У меня нет права говорить от имени моей страны, но, быть может, есть право говорить от имени некоторого — большего, чем принято думать, — числа французов, похожих на меня, а я вовсе не стыжусь считать себя средним французом — возможно, более одаренным, чем другой, способностью выразить свои мысли, но мыслящим в русле традиций и духа старого народа, из которого вышел. Средний француз очень редко соглашается с теми, кто объявляет себя вождем общественного мнения в политике, в деловой сфере или даже в литературе (на деле они только его эксплуатируют), но в родных пределах для него не составляет труда объясниться с первым встречным. Не верьте тем, кто говорит, будто француз, достойный зваться французом, думает только о том, как восстановить, поднять материально свою страну, прежде всего и только ее, любым путем, за счет кого угодно. Любой француз, достойный так зваться, напротив, прекрасно знает, что для восстановления своей страны важно вместе с ней восстановить духовные ценности, которые придают исторический смысл имени Франции, званию француза. Так называемый национальный эгоизм (это касается всех народов, а нашего особенно) — обман. Франция желает справедливого и свободного мира, ибо она может быть справедливой лишь в справедливом мире. Она может быть свободной лишь в свободном мире.

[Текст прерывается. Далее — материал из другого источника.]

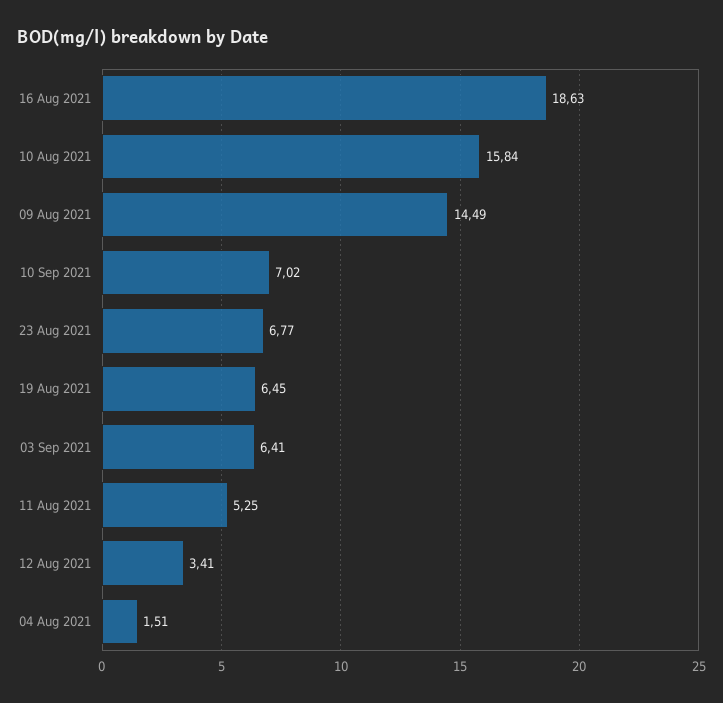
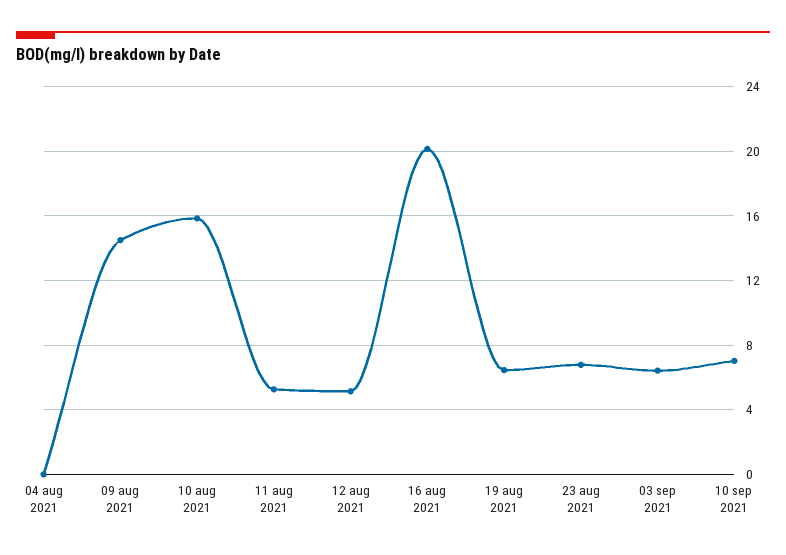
  {
-   "16 Aug 2021": 18.63,
+   "16 Aug 2021": 20,
    "10 Aug 2021": 15.84,
    "09 Aug 2021": 14.49,
    "10 Sep 2021": 7.02,
    "23 Aug 2021": 6.77,
    "19 Aug 2021": 6.45,
    "03 Sep 2021": 6.41,
    "11 Aug 2021": 5.25,
-   "12 Aug 2021": 3.41,
+   "12 Aug 2021": 5,
-   "04 Aug 2021": 1.51
+   "04 Aug 2021": 0
  }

«Демократия означает не столько свободу, сколько равенство, в ней куда больше эгалитаризма, чем анархизма»

Вера в свободу постепенно слабела в сознании людей задолго до того, как ей стали угрожать диктатуры. Бог мало-помалу терял верующих задолго до того, как диктаторы разрушили святилища и осквернили алтари. Без сомнения, идею демократии уже никто не оспаривал, казалось, ее будущее в мире обеспечено, и человек 1900-х, к примеру, не отделял идею демократии от идеи прогресса, неминуемого и неопределенного. Однако, позвольте заметить, насчет смысла слова «демократия» он глубоко заблуждался. Демократия означает не столько свободу, сколько равенство, в ней куда больше эгалитаризма, чем анархизма. Человек эпохи 1900-х очередную победу равенства каждый раз принимал за победу свободы. Он не сознавал, что в первую голову то была очередная победа государства. Каждая победа равенства сулила любому гражданину некоторые выгоды и тешила его самолюбие, но настоящую выгоду извлекало из нее только государство. Сведение всех к общему знаменателю бесконечно облегчает задачу диктатур. Тоталитарные режимы — самые эгалитарные. Тотальное равенство — во всеобщем рабстве.

…Прошло сто пятьдесят лет после «Декларации прав», сто пятьдесят лет после этого взрыва надежды! Сто пятьдесят лет тому назад мы предъявили миру эту торжественную декларацию, и сегодня французы вправе с горечью спросить: что сделал с нею мир? О, впрочем, мы никого не упрекаем! Мы указали путь и должны были по нему идти. Мы пошли другим путем, он и привел нас туда, где мы теперь оказались. Ибо когда мы провозгласили Права Человека и наступление цивилизации свободы, равенства и братства, в то же самое время, вместе с запуском в Англии первых ткацких станков, на историческом горизонте появилась цивилизация иного рода. Не стану утверждать, что две цивилизации не могли слиться в одну, способную прославить человечество! Но никто не убедит меня, будто та цивилизация, что привела сейчас к самым большим разрушениям во всей истории, соответствует традиции и гению моей страны. Моя страна служила ей, пусть так, она впала в этот грех, но не извлек ла для себя никакой пользы, эта цивилизация не принесла ей ничего, кроме вреда, постепенно ослабила ее, заставила деградировать, отняла веру в себя — дошло до того, что сегодня моя страна ждет спасения от идеологий, совершенно чуждых тому, на чем всегда зиждилось ее понимание человека и жизни.